The "R" in R-CNN stands for "Regions", not "Recurrent", a confusion that has tripped up countless newcomers who assumed any "R-something" network must involve recurrence. The naming proved durable enough that Mask R-CNN, the segmentation extension you will meet in Chapter 24, kept the letter even though it adds a mask head rather than any new region machinery. The family tree is R-CNN, Fast R-CNN, Faster R-CNN, Mask R-CNN, with the adjectives racing ahead of the architecture changes.

5. Why It Is Accurate but Slow Advanced

The two-stage design is accurate for a structural reason: the second stage sees only a few hundred high-quality proposals, each already roughly localized, and can spend a heavyweight per-region head deciding the exact class and tightening the box. The proposals also rebalance the data; the RPN winnows millions of anchors down to a few thousand, and a sampling step keeps the ratio of foreground to background examples in the second stage near $1{:}3$ rather than the $1{:}1000$ that a one-stage detector must confront. That balance is why two-stage detectors did not need the focal loss that Section 23.3 invents to rescue one-stage training.

The cost is the same structure. The per-region head runs hundreds of times per image, the proposal and NMS steps are sequential and hard to fully parallelize, and the whole pipeline has more moving parts (anchor matching, proposal sampling, two NMS passes) to tune. A Faster R-CNN runs at perhaps 5 to 15 frames per second on a strong GPU, fine for asynchronous analysis but too slow for a phone, a drone, or a self-driving car's perception loop. That speed ceiling is exactly the gap the one-stage detectors of the next section were built to close, and the focal-loss innovation that let them close it without surrendering accuracy is the story we turn to now.

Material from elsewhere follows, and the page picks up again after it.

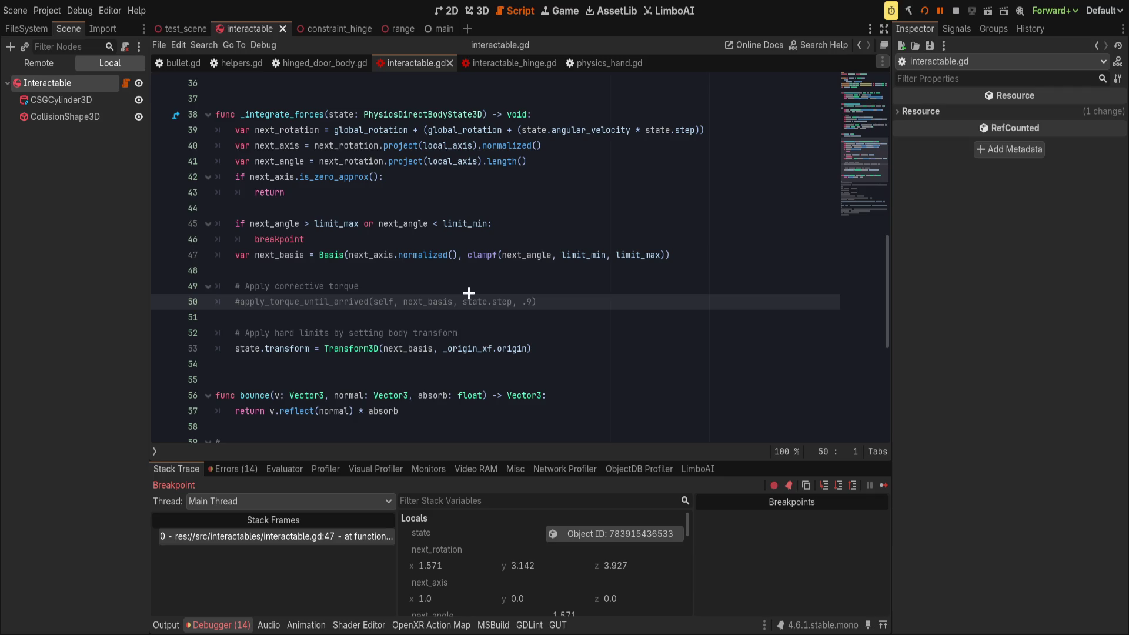
{"action": "key", "text": "F12"}
{"action": "key", "text": "F12"}
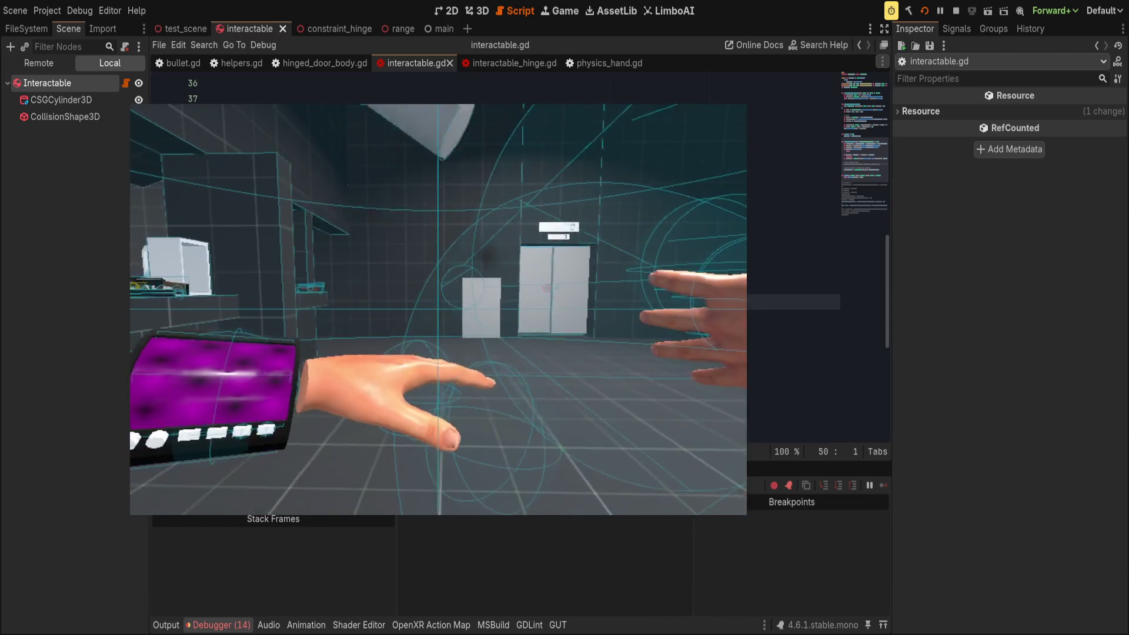
{"action": "key", "text": "alt+Tab"}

Exercise 23.2.1: Why Background Boxes Skip the Localization Loss Conceptual

The Fast R-CNN multi-task loss multiplies the localization term by $[u \ge 1]$, switching it off for background proposals. In two or three sentences, explain why regressing a box for a background region is meaningless and what would go wrong with training if you removed that indicator and asked the network to localize background "objects" too. Relate your answer to what the box-refinement head is actually being asked to predict.

Exercise 23.2.2: Anchor Coverage Coding

Write a function that, given an image size, a backbone stride (say 16), and a set of anchor scales and aspect ratios, generates every anchor box for the whole feature map in corner format. Then, given a single ground-truth box, compute the IoU of every anchor against it (reuse your vectorized iou_matrix from Exercise 23.1.2) and report the best IoU and how many anchors clear the 0.7 positive threshold. Experiment with anchor scales that are too small or too large for the object and observe the best IoU collapse; this is the manual tuning that anchor-free detectors in Section 23.4 were invented to eliminate.

Exercise 23.2.3: NMS Threshold Sweep Analysis

Run the pretrained torchvision Faster R-CNN from the library shortcut on a busy image with many overlapping objects (a crowd, a parking lot). Re-run NMS on its raw outputs at IoU thresholds of 0.3, 0.5, and 0.7 and count the surviving boxes at each. Explain the trade-off: a low NMS threshold suppresses aggressively (fewer duplicates but risks merging two genuinely adjacent objects into one), while a high threshold keeps more boxes (better for crowds but more duplicates). Connect this to a real scenario where merging two close objects would be a serious failure, such as counting people in a queue.